What the task requires:
Rewrite the entries below, from the line containing "After every picture, add" through the end of the entries, with "current camera" changed to "present camera" and nothing else altered. Return only those lines, and leave the pictures out.

Start of Records

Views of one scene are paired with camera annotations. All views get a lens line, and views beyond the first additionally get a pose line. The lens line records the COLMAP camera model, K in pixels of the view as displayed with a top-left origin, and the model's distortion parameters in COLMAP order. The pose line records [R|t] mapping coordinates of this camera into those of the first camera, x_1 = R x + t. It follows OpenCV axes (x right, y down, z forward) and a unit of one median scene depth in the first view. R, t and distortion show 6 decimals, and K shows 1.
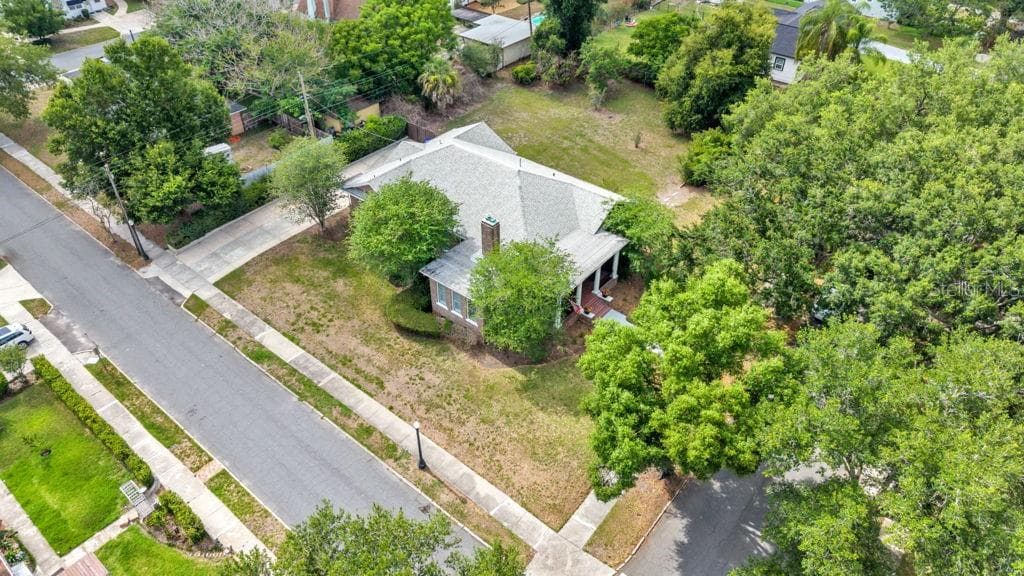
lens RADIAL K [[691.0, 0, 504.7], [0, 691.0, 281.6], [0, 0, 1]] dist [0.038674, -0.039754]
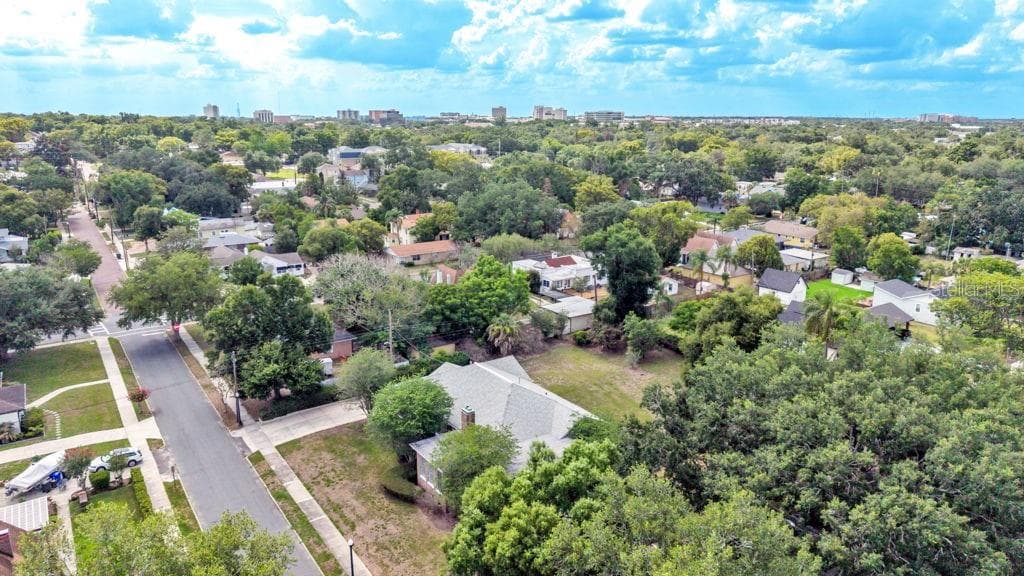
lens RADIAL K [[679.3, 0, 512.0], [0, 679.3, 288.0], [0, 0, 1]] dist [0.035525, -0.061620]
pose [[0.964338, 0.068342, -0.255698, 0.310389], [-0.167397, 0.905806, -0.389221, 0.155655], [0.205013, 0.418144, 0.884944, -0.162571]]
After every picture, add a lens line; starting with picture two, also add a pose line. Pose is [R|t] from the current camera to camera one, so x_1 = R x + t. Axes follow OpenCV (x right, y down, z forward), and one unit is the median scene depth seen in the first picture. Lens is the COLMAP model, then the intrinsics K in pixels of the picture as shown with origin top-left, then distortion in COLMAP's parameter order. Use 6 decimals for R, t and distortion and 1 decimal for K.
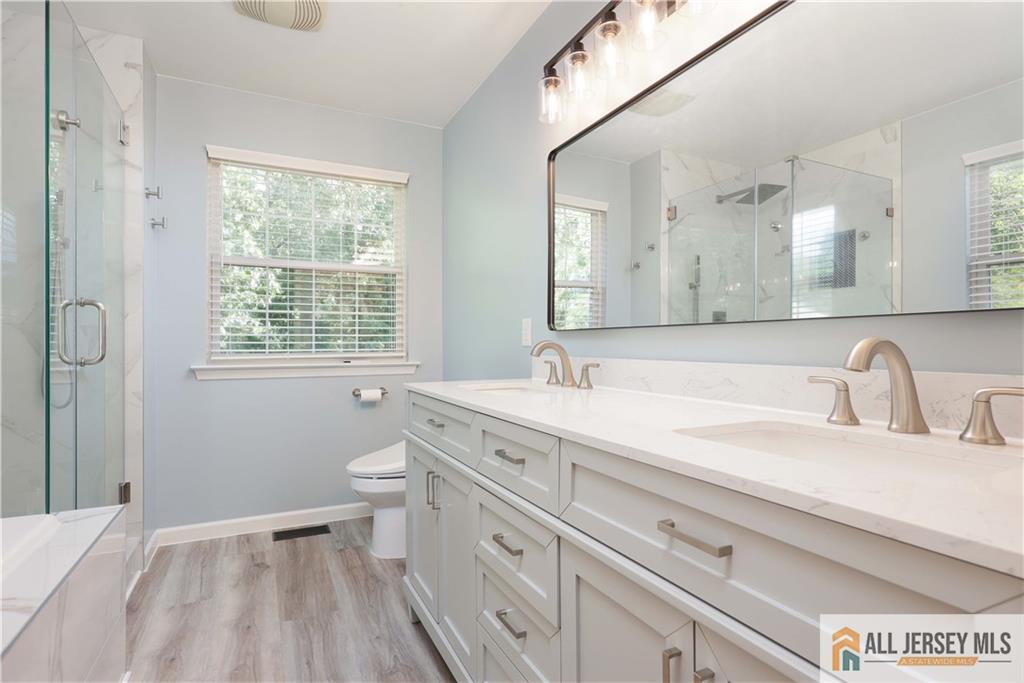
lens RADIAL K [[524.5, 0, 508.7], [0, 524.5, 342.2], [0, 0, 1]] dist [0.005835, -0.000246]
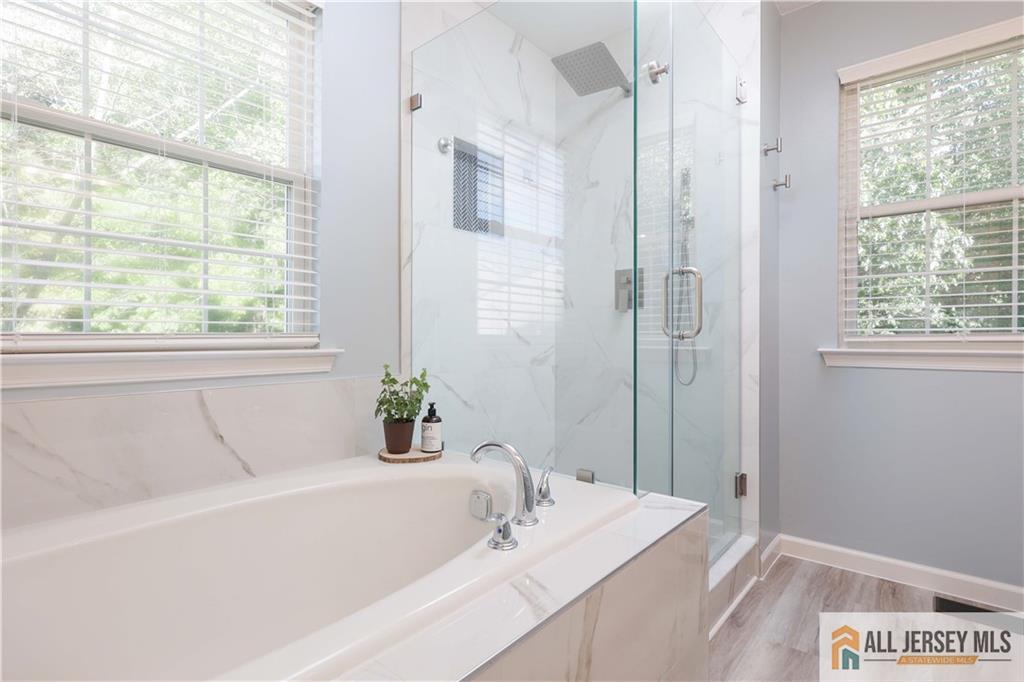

End of Records

Result of the exercise:
After every picture, add a lens line; starting with picture two, also add a pose line. Pose is [R|t] from the present camera to camera one, so x_1 = R x + t. Axes follow OpenCV (x right, y down, z forward), and one unit is the median scene depth seen in the first picture. Lens is the COLMAP model, then the intrinsics K in pixels of the picture as shown with origin top-left, then distortion in COLMAP's parameter order. Use 6 decimals for R, t and distortion and 1 decimal for K.
lens RADIAL K [[524.5, 0, 508.7], [0, 524.5, 342.2], [0, 0, 1]] dist [0.005835, -0.000246]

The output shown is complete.